Thursday, May 8, 2014

Protecting Income Benefits From One Generation to Another

One of the biggest misconceptions in retirement today is to think that the benefits for income planning cannot be passed on to the next generation. With multi-generational family planning, the owner of the policy can benefit from all the growth and tax advantaged withdrawals of a Non MEC Indexed Universal Life policy, while at death passing on the withdrawal benefits to the named insured without closing out the policy. This allows the money saved for college and retirement planning to pass on to the family survivors without disturbing any of the benefits.

Not only can the benefits of multi-generational policies be passed on, the owner of the policy does not have to be underwritten. Instead, the named insured is underwritten in anticipation of one day taking over the insurance policy (when the owner passes), and the third generation can be the beneficiary. For example, a father that is 75 could open up a multi-generational policy with his son who is 45 (and in average health). The son would be underwritten and the policy would not pay out a death benefit until both the owner and the named insured (son) pass. During the accumulation phase, the owner would fund the policy within the thresholds of a Non MEC (in order to set up tax free withdrawals in the form of a loan). At the point of the father's death, the son would default to the owner of the policy and would have all the benefits his father had. Once the benefits transfer, the son could use that money for whatever he saw fit. He could use that money for his heir's college expenses (the father's grandkids), or simply use the money as another income stream in retirement. Down the road when the named insured passes, the tax free death benefit would be paid out to the named beneficiaries. This allows the accelerated death benefit to be paid out to the third generation, with the first two generations enjoying the benefits of the policy; thus being multi-generational.

With the absence of pensions in today's labor market, many investors are using this strategy to secure an income stream for the generations they will leave behind. With an Indexed Universal Life policy, investors know that when the market goes down the policy will guarantee them a floor rate while providing an attractive cap when the market goes up. Additionally, the policy owner can take advantage of flexible withdrawals exempt from Federal income taxes, having total liquidity, and protecting the interests of 3 generations. Lets take a closer look at how these unmatched benefits are possible.

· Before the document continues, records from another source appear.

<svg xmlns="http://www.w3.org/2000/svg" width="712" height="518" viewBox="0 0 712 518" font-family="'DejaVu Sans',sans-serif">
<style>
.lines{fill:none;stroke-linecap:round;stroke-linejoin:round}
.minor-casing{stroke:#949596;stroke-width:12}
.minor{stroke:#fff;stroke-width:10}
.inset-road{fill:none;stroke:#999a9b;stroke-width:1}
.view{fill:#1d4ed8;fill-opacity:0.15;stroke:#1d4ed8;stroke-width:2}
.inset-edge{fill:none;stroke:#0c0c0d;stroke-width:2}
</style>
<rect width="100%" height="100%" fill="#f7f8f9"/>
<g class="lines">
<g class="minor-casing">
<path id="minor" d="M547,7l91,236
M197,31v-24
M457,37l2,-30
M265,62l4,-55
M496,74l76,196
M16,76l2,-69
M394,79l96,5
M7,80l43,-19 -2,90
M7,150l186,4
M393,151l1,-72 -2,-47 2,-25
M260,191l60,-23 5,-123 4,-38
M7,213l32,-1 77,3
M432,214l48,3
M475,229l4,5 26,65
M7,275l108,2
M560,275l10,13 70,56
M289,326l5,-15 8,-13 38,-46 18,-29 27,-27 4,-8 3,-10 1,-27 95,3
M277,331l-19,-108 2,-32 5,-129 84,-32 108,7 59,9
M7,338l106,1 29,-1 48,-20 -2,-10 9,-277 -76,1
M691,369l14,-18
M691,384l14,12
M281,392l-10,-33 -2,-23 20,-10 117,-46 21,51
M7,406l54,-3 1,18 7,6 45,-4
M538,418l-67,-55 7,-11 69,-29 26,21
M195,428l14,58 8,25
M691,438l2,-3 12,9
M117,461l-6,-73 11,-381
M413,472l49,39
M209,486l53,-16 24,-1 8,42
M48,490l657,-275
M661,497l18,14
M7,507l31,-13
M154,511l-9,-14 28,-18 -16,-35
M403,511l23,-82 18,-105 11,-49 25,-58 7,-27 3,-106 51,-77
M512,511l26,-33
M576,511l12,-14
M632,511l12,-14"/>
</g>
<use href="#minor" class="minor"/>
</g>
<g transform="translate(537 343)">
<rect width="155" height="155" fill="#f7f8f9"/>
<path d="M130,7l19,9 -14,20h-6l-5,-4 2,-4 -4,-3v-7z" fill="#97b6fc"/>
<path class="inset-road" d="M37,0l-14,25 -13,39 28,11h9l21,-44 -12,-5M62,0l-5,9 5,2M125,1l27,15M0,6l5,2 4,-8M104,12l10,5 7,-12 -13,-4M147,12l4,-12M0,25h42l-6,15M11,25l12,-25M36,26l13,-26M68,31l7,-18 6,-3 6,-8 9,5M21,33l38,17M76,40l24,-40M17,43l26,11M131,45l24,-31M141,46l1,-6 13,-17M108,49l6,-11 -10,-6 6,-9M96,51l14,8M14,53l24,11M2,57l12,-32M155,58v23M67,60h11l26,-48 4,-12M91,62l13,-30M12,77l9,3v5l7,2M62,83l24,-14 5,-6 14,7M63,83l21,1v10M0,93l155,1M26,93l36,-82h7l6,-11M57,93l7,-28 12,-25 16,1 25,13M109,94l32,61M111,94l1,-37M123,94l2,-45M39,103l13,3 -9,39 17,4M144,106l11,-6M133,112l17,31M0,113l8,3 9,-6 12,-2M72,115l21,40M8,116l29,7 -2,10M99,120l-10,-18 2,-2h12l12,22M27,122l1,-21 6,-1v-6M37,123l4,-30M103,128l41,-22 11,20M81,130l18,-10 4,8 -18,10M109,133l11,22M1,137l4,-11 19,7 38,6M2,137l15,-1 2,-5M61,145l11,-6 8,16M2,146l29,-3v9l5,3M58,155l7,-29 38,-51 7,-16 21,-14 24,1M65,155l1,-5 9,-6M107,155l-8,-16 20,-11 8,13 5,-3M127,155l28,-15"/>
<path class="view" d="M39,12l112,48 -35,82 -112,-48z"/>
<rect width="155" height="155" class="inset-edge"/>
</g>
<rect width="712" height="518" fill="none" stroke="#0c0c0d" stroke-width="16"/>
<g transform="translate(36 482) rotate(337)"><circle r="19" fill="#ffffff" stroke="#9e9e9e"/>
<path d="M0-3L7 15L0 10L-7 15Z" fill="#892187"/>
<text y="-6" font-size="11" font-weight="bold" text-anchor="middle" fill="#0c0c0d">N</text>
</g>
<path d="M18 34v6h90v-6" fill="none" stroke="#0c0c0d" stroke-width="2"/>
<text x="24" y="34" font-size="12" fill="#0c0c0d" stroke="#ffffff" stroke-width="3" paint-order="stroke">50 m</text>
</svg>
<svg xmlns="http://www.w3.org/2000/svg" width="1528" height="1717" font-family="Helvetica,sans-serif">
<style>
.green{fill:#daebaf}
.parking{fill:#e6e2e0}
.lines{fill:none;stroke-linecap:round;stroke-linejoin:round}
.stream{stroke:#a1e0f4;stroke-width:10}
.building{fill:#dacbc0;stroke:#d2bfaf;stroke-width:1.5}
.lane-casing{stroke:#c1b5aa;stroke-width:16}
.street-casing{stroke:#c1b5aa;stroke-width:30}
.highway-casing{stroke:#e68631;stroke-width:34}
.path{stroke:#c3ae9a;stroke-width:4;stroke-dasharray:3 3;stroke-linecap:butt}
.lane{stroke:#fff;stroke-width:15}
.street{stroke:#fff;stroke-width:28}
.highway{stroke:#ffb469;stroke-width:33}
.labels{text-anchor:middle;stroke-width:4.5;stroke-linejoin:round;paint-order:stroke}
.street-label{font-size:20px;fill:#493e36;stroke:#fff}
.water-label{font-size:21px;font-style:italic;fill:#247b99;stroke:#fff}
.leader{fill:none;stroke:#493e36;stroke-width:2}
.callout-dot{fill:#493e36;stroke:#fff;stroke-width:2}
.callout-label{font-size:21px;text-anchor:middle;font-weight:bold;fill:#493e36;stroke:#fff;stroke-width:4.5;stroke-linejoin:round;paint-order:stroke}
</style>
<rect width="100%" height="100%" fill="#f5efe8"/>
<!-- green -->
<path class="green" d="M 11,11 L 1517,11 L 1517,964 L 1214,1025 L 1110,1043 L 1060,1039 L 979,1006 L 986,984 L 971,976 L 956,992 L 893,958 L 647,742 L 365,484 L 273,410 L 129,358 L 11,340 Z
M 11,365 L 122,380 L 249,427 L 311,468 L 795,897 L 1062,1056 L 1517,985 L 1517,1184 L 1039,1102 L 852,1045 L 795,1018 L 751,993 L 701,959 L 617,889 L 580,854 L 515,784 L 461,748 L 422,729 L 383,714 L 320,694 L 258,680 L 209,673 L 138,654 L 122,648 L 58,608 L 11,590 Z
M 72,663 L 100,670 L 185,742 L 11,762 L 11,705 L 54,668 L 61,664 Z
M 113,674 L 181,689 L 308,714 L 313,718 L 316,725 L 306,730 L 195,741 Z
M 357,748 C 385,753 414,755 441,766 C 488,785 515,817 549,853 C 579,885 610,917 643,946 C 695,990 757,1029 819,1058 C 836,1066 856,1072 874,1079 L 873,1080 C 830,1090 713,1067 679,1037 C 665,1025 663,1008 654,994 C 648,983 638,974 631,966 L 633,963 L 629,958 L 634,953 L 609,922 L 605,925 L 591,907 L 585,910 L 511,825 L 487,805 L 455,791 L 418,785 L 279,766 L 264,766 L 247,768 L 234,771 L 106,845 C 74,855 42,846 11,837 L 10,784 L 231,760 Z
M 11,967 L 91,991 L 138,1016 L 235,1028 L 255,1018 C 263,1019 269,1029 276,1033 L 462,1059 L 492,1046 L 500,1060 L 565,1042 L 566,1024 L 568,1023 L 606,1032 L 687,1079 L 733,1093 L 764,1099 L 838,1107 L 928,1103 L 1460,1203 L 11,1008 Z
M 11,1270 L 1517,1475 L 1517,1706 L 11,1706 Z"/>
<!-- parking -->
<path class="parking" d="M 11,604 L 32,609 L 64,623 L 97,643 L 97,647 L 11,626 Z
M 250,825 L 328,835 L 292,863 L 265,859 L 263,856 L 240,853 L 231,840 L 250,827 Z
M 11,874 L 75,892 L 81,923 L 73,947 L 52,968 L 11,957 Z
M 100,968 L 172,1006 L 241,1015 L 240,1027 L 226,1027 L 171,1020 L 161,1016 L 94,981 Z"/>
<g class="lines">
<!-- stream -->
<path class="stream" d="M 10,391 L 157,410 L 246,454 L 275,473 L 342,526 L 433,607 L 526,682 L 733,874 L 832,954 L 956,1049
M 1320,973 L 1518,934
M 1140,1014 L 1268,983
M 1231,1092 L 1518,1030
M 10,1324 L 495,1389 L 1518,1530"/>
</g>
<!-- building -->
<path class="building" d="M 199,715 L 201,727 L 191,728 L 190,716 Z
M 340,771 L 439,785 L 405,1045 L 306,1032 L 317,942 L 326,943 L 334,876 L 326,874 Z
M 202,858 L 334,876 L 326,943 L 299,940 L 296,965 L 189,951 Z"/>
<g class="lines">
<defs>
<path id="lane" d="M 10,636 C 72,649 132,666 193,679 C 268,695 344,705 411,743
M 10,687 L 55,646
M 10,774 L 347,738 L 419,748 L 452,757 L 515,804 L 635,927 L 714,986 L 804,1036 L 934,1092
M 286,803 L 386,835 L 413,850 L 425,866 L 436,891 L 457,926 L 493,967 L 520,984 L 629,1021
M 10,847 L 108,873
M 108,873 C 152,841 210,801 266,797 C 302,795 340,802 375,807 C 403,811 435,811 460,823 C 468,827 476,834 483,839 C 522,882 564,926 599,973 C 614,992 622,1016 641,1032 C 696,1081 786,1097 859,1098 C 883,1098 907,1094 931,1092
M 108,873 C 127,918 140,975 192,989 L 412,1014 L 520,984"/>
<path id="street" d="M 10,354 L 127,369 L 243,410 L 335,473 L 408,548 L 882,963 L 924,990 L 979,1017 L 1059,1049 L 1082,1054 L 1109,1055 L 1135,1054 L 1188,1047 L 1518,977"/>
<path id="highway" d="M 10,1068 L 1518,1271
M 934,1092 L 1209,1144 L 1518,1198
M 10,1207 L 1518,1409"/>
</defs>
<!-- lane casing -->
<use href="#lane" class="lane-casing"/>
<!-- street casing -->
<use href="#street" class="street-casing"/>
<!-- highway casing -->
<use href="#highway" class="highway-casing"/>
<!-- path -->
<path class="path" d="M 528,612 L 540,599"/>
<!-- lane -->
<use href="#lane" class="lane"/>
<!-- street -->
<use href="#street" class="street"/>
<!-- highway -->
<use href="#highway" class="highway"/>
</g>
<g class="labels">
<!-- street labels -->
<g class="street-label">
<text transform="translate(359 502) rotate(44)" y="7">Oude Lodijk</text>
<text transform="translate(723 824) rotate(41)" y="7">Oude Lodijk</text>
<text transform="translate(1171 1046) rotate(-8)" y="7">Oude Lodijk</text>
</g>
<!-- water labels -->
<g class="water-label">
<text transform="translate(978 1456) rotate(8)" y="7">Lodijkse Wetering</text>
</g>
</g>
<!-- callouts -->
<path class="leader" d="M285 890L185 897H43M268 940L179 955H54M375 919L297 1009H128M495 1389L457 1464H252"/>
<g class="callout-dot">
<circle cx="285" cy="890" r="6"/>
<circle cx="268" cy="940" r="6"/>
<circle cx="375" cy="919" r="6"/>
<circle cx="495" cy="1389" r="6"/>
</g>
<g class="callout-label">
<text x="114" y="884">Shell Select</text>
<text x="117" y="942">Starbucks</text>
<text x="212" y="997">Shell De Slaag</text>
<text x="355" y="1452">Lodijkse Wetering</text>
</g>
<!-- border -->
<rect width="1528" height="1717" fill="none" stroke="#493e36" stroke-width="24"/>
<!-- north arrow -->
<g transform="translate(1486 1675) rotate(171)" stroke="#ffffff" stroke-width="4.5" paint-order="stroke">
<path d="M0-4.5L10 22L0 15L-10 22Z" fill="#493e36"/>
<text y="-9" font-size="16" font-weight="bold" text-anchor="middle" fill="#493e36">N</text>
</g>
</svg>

Insurance companies can provide these financial guarantees through the unique concepts of annual reset and indexing. Annual reset allows the cash value of the policy to avoid market loss while providing a cap on what the policy can earn. Interest is credited though a method known as indexing. When participating in indexing, the insurance company is prohibited from investing the money in risky accounts such as mutual funds. Instead, they place the funds in safe money accounts, like insured bonds, to protect the money from market risk. The strategy being, its better to have a moderate return with no market loss as opposed to playing the market in a win some and lose some game. If you look at the last 15 years of the stock market, although not typical, financial products utilizing annual reset and indexing drastically outperformed the market with no downside exposure. There are several ways to allocate your funds with a named index, including dollar cost averaging, so it is important to discuss these options with a licensed representative to find the option for you and your family.

With the absence of pension plans being offered in the workplace, a Multi-genrational Indexed Universal Life policy could be the perfect fit for a family that intends on protecting money for up to three generations with just one policy. This takes a lot of the stress of college and retirement planning off the table for future generations. Tax advantaged withdrawals no longer have to vanish upon the death of the policy owner, while the next generation enjoys a moderate return with the same benefits. Not to mention that the owner of the policy does not have to be underwritten, just the named insured; allowing families to pass on living financial benefits regardless of health issues.